Traditional latency switch-cost score

Prior to calculating the switch and nonswitch average RTs, RT data were cleaned to remove inaccurate and outlying trials. Those trials following an inaccurate trial were also excluded. To identify outlying trials, the standard deviation (SD) and mean RTs were calculated for each participant within each of the four conditions, crossing switch condition (switch vs. nonswitch) with response task (HL vs. OE). RTs below 200 ms were replaced with the participant’s mean for that condition. Long outlying RTs were defined as being more than 3 SDs above the participant’s conditional mean and were replaced with that participant’s cutoff. After the RT outliers were replaced with their appropriate values, the final RT averages for switch and nonswitch conditions (and collapsing HL and OE conditions) were calculated.Footnote 4

Latency switch costs were computed by subtracting the average nonswitch RT from the average switch RT for each participant, such that larger (more positive) values indicated a larger cost to switching.

Traditional accuracy switch-cost score

Accuracy switch costs were based on the accuracy of responses in the mixed-condition block. A participant’s accuracy switch cost was computed by subtracting the proportion of correct responses on switch trials from the proportion of correct responses on nonswitch trials. As with the latency switch-cost score, a larger (more positive) value indicated a larger cost to switching.

Rate residual score

To calculate the rate residual score, the RT data were cleaned as described above. The test block was then divided into subsets of trials, excluding the initial 3 nonswitch trials of each mixed-condition test block.Footnote 5 Assigning the trials into eight subsets resulted in most subsets containing 6 switch trials and 12 nonswitch trials. The exceptions were the fourth and eighth subsets, which contained 5 switch and 10 nonswitch trials.

> [Stored records]:
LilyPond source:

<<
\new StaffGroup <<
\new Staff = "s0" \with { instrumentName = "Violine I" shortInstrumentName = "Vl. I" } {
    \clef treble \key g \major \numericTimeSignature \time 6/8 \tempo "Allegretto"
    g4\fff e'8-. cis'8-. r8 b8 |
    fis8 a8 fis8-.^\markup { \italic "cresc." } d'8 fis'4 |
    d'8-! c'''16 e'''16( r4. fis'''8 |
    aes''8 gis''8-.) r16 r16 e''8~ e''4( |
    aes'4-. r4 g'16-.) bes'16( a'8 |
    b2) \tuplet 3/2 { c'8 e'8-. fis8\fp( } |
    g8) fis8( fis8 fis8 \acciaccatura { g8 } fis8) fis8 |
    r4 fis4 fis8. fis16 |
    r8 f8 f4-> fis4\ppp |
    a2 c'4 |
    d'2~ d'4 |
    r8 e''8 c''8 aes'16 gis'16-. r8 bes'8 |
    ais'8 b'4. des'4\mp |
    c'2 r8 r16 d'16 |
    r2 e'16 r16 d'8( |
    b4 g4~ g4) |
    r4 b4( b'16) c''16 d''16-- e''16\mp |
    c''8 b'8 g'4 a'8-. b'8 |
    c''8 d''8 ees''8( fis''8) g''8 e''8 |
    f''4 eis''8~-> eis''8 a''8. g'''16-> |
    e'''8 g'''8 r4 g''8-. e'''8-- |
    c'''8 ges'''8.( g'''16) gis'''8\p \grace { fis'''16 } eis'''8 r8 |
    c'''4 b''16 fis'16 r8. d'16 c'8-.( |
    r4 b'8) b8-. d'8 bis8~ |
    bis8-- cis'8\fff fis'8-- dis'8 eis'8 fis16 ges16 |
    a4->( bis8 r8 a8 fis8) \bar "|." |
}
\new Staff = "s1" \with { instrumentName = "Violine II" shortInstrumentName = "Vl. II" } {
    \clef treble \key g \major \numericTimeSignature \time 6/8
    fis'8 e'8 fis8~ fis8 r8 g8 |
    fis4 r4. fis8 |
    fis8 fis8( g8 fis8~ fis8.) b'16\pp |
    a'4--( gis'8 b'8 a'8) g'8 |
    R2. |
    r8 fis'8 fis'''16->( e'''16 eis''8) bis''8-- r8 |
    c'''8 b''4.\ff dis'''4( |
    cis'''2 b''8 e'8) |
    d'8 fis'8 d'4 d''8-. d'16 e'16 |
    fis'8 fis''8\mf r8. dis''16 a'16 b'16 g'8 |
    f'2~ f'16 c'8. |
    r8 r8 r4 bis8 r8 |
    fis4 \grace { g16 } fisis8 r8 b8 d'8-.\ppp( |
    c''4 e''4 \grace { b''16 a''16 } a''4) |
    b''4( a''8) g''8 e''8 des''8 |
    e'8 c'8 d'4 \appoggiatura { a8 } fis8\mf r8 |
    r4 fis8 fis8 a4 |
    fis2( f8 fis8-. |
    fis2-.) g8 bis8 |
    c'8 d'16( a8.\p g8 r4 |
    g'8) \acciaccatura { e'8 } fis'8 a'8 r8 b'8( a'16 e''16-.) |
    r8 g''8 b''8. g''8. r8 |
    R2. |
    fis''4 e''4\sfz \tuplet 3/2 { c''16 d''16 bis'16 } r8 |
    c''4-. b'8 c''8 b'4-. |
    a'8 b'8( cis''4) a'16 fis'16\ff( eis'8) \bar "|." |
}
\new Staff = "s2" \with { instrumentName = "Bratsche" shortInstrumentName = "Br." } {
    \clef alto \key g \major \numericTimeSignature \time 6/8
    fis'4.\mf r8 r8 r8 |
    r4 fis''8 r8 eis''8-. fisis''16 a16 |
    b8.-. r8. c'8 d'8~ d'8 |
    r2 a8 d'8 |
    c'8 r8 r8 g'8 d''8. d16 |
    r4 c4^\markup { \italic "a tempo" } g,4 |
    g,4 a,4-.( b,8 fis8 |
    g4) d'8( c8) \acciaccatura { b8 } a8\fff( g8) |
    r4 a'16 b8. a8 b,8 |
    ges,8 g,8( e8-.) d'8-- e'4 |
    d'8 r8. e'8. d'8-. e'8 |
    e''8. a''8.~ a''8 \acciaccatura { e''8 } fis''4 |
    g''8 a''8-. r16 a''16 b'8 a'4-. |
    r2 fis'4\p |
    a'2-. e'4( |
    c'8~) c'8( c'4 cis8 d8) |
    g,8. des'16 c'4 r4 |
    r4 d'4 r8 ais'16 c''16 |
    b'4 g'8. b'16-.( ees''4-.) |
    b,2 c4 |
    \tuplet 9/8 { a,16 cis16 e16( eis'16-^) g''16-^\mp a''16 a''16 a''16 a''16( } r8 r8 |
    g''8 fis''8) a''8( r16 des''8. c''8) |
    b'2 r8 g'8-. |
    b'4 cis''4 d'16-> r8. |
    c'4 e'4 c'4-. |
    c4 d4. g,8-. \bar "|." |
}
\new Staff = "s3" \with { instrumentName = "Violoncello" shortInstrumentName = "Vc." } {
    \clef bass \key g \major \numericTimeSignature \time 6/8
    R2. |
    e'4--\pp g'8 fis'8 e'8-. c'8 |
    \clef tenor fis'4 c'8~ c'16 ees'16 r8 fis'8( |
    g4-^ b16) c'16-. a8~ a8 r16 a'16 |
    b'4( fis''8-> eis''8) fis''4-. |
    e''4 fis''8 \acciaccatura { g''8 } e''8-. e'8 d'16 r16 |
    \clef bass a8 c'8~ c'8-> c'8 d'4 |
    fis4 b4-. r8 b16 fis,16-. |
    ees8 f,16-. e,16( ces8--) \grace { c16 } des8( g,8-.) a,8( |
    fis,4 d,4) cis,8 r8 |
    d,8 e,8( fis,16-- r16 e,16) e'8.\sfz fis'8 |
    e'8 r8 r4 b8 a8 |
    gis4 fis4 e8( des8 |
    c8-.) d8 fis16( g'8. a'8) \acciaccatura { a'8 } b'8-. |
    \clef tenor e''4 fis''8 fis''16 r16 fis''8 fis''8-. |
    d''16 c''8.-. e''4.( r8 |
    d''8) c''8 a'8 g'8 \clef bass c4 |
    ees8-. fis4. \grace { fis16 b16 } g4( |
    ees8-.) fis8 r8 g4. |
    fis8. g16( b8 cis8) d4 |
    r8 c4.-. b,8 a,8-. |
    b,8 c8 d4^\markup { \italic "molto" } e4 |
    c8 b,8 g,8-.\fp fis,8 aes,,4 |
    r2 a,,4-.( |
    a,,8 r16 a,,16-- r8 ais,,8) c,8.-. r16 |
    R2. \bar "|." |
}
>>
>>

> [Exercise details]:
According to the passage on switch-cost scoring, why were the standard deviation and mean RTs calculated for each participant in each of the four conditions? Answer in one to three sentences. Use only the passage on switch-cost scoring to respond.

> [Expected answer]:
They were calculated to identify outlying trials. RTs below 200 ms were replaced with the participant's mean for that condition. RTs more than 3 SDs above the participant's conditional mean were replaced with that participant's cutoff.